Goal:
Please give the listing again, word for word, with nothing left out.

━━━━━ Records ━━━━━

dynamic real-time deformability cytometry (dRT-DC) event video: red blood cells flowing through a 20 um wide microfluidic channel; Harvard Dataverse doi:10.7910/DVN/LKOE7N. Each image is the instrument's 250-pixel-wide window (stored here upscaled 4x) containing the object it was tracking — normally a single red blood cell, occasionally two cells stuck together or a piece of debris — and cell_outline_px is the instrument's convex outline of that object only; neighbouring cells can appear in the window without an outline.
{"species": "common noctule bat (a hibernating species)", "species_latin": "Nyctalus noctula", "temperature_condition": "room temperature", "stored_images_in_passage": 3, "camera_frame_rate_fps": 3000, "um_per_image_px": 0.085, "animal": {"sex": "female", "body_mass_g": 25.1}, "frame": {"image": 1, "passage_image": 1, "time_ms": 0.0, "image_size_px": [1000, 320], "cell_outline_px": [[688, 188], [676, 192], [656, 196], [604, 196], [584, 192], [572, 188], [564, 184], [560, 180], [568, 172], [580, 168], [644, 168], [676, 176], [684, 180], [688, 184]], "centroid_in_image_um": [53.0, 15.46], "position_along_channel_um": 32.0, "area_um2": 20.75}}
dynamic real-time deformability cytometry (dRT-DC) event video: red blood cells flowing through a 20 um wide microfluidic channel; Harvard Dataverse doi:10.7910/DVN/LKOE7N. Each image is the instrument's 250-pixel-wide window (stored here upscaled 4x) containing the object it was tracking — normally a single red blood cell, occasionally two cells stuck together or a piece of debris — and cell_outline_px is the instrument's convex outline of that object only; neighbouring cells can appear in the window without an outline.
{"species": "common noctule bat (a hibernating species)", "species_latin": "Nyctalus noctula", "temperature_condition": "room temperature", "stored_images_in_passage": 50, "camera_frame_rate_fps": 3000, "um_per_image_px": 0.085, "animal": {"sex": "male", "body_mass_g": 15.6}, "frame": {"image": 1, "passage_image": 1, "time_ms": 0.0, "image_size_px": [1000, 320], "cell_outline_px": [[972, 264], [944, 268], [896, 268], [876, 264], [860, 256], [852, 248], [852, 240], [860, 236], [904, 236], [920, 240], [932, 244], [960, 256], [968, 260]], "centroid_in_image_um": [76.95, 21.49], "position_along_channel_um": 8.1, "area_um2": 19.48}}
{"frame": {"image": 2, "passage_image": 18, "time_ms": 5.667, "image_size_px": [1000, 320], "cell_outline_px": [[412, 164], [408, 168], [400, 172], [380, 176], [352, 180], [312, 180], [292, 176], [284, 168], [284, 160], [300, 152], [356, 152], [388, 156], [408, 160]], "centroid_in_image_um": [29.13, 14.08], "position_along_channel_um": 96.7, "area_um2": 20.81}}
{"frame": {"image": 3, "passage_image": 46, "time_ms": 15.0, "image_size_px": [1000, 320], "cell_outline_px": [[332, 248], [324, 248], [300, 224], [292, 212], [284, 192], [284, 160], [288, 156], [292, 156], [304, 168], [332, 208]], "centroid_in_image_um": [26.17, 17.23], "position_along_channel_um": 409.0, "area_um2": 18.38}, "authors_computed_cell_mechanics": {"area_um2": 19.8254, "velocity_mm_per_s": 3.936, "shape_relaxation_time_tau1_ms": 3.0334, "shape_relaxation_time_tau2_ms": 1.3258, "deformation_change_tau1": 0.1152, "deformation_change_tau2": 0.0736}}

━━━━━

Task solution:
dynamic real-time deformability cytometry (dRT-DC) event video: red blood cells flowing through a 20 um wide microfluidic channel; Harvard Dataverse doi:10.7910/DVN/LKOE7N. Each image is the instrument's 250-pixel-wide window (stored here upscaled 4x) containing the object it was tracking — normally a single red blood cell, occasionally two cells stuck together or a piece of debris — and cell_outline_px is the instrument's convex outline of that object only; neighbouring cells can appear in the window without an outline.
{"species": "common noctule bat (a hibernating species)", "species_latin": "Nyctalus noctula", "temperature_condition": "room temperature", "stored_images_in_passage": 3, "camera_frame_rate_fps": 3000, "um_per_image_px": 0.085, "animal": {"sex": "female", "body_mass_g": 25.1}, "frame": {"image": 1, "passage_image": 1, "time_ms": 0.0, "image_size_px": [1000, 320], "cell_outline_px": [[688, 188], [676, 192], [656, 196], [604, 196], [584, 192], [572, 188], [564, 184], [560, 180], [568, 172], [580, 168], [644, 168], [676, 176], [684, 180], [688, 184]], "centroid_in_image_um": [53.0, 15.46], "position_along_channel_um": 32.0, "area_um2": 20.75}}
dynamic real-time deformability cytometry (dRT-DC) event video: red blood cells flowing through a 20 um wide microfluidic channel; Harvard Dataverse doi:10.7910/DVN/LKOE7N. Each image is the instrument's 250-pixel-wide window (stored here upscaled 4x) containing the object it was tracking — normally a single red blood cell, occasionally two cells stuck together or a piece of debris — and cell_outline_px is the instrument's convex outline of that object only; neighbouring cells can appear in the window without an outline.
{"species": "common noctule bat (a hibernating species)", "species_latin": "Nyctalus noctula", "temperature_condition": "room temperature", "stored_images_in_passage": 50, "camera_frame_rate_fps": 3000, "um_per_image_px": 0.085, "animal": {"sex": "male", "body_mass_g": 15.6}, "frame": {"image": 1, "passage_image": 1, "time_ms": 0.0, "image_size_px": [1000, 320], "cell_outline_px": [[972, 264], [944, 268], [896, 268], [876, 264], [860, 256], [852, 248], [852, 240], [860, 236], [904, 236], [920, 240], [932, 244], [960, 256], [968, 260]], "centroid_in_image_um": [76.95, 21.49], "position_along_channel_um": 8.1, "area_um2": 19.48}}
{"frame": {"image": 2, "passage_image": 18, "time_ms": 5.667, "image_size_px": [1000, 320], "cell_outline_px": [[412, 164], [408, 168], [400, 172], [380, 176], [352, 180], [312, 180], [292, 176], [284, 168], [284, 160], [300, 152], [356, 152], [388, 156], [408, 160]], "centroid_in_image_um": [29.13, 14.08], "position_along_channel_um": 96.7, "area_um2": 20.81}}
{"frame": {"image": 3, "passage_image": 46, "time_ms": 15.0, "image_size_px": [1000, 320], "cell_outline_px": [[332, 248], [324, 248], [300, 224], [292, 212], [284, 192], [284, 160], [288, 156], [292, 156], [304, 168], [332, 208]], "centroid_in_image_um": [26.17, 17.23], "position_along_channel_um": 409.0, "area_um2": 18.38}, "authors_computed_cell_mechanics": {"area_um2": 19.8254, "velocity_mm_per_s": 3.936, "shape_relaxation_time_tau1_ms": 3.0334, "shape_relaxation_time_tau2_ms": 1.3258, "deformation_change_tau1": 0.1152, "deformation_change_tau2": 0.0736}}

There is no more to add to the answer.